Sena: TRE mantém cassação de três vereadores do PL, partido de Márcio Bittar, por fraude à cota de gênero

A decisão, na tarde desta quinta-feira, do Tribunal Regional Eleitoral do Acre (TRE-AC), que rejeitou os embargos de declaração apresentados pelos vereadores de Sena Madureira Real, Tom Cabeleireiro e Ivoneide Bernardino, ambos do Partido Liberal (PL), reforça a posição rigorosa da Justiça Eleitoral no enfrentamento às fraudes relacionadas à cota de gênero. A legenda é controlada pelo senador Márcio Bittar e seu filho, João Paulo.  Somente Ivoneide é oposição ao prefeito Gherlen Diniz (PP).

O Tribunal manteve o entendimento de que houve irregularidade no cumprimento da legislação eleitoral, resultando não apenas na cassação dos mandatos, mas também na anulação dos votos obtidos pelos parlamentares, com determinação de cumprimento imediato da decisão.
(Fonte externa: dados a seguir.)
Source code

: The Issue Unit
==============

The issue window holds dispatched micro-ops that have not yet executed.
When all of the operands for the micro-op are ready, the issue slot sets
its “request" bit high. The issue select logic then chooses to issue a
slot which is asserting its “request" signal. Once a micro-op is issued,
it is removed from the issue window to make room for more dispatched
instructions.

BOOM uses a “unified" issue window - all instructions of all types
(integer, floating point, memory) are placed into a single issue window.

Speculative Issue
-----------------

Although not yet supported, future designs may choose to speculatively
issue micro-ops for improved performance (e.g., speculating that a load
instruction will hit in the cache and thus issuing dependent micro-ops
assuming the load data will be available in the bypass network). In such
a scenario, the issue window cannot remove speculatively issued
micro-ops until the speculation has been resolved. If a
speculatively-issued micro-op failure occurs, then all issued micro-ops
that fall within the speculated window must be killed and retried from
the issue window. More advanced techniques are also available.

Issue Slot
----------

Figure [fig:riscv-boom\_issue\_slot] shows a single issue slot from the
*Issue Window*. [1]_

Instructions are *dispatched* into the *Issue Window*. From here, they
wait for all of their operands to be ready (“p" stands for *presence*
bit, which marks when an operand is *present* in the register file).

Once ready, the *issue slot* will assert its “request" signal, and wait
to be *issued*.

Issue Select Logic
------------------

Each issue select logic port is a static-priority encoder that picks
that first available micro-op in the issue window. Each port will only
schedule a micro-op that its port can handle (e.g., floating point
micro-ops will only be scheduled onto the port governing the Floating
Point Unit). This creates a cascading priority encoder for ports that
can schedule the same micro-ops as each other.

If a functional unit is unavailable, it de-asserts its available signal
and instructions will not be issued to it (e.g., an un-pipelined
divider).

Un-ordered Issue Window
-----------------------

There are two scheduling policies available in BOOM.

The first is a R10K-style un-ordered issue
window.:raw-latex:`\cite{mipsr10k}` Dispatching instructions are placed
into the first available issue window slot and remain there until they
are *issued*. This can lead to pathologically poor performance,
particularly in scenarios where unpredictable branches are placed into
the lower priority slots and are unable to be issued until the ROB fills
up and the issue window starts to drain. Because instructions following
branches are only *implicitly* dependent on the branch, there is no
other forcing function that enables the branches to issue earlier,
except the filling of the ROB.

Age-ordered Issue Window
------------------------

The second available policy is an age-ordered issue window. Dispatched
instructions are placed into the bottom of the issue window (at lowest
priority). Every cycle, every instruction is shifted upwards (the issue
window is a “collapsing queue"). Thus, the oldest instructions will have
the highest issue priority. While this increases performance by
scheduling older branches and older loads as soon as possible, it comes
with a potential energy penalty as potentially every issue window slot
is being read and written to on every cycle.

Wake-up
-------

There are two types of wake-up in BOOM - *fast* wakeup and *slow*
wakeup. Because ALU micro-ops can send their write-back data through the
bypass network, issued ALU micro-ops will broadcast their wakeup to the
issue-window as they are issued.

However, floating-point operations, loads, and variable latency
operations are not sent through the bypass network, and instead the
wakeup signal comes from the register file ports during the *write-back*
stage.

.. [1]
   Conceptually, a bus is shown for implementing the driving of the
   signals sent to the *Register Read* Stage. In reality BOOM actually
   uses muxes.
A cota de gênero, prevista na legislação eleitoral brasileira, tem como objetivo garantir maior participação feminina na política, exigindo que os partidos preencham o percentual mínimo de candidaturas de cada sexo. Quando comprovada a fraude — geralmente caracterizada por candidaturas femininas fictícias, sem campanha efetiva ou com votação inexpressiva e indícios de conluio partidário — a Justiça Eleitoral entende que há violação direta aos princípios da igualdade, da moralidade e da legitimidade do processo democrático.

No caso analisado pelo TRE-AC, os embargos de declaração foram rejeitados por não apresentarem omissão, contradição ou obscuridade capazes de alterar o mérito da decisão anterior. Com isso, o Tribunal reafirmou que a fraude comprometeu toda a chapa proporcional, justificando a anulação dos votos e a consequente reconfiguração do quociente eleitoral no município.

A decisão ganha ainda mais relevância ao se observar que não se trata de um episódio isolado. Situação semelhante já havia sido julgada envolvendo três vereadores do MDB em Sena Madureira, o que demonstra uma linha de entendimento consolidada no âmbito da Justiça Eleitoral local.

Do ponto de vista político, decisões dessa natureza produzem impactos significativos na composição das Câmaras Municipais e funcionam como alerta aos partidos, que passam a ter maior responsabilidade na formação de suas chapas. Juridicamente, reforçam a jurisprudência de que a fraude à cota de gênero não é uma irregularidade formal, mas um vício grave capaz de macular todo o processo eleitoral proporcional.

Assim, o caso de Sena Madureira consolida o entendimento de que o respeito às regras eleitorais é condição indispensável para a legitimidade do mandato, fortalecendo o papel da Justiça Eleitoral como guardiã da democracia e da igualdade de participação política.

Um magistrado ouvido pela reportagem informou que cabe recurso ao TSE. Enquanto isso, os três parlamentares permanecem no cargo.